• _Directions for this task_
Only the lines below from the one containing "- ✅ Mobile responsiveness" to the one containing "- ✅ Batch assignments: Batch 1" should be repeated, both included and unchanged.

(Data entries)
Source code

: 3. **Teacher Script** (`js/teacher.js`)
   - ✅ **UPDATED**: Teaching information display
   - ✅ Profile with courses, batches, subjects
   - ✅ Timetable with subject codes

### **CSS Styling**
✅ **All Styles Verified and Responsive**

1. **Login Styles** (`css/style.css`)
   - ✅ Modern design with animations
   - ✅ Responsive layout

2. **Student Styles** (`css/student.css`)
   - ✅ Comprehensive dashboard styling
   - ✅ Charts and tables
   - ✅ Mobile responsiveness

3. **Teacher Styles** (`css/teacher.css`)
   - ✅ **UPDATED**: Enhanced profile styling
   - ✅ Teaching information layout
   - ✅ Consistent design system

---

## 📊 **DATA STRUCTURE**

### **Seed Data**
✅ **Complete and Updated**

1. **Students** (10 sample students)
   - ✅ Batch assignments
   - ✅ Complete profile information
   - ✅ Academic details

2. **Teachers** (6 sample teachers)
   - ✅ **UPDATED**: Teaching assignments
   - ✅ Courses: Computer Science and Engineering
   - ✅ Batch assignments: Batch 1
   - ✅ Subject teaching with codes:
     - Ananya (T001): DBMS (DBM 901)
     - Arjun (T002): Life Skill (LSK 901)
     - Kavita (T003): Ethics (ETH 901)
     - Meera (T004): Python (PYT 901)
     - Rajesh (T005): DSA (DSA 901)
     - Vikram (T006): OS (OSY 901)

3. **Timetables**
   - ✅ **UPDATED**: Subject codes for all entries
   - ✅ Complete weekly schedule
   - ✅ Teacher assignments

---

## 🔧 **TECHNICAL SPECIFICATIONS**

• _Exercise answer_
   - ✅ Mobile responsiveness

3. **Teacher Styles** (`css/teacher.css`)
   - ✅ **UPDATED**: Enhanced profile styling
   - ✅ Teaching information layout
   - ✅ Consistent design system

---

## 📊 **DATA STRUCTURE**

### **Seed Data**
✅ **Complete and Updated**

1. **Students** (10 sample students)
   - ✅ Batch assignments
   - ✅ Complete profile information
   - ✅ Academic details

2. **Teachers** (6 sample teachers)
   - ✅ **UPDATED**: Teaching assignments
   - ✅ Courses: Computer Science and Engineering
   - ✅ Batch assignments: Batch 1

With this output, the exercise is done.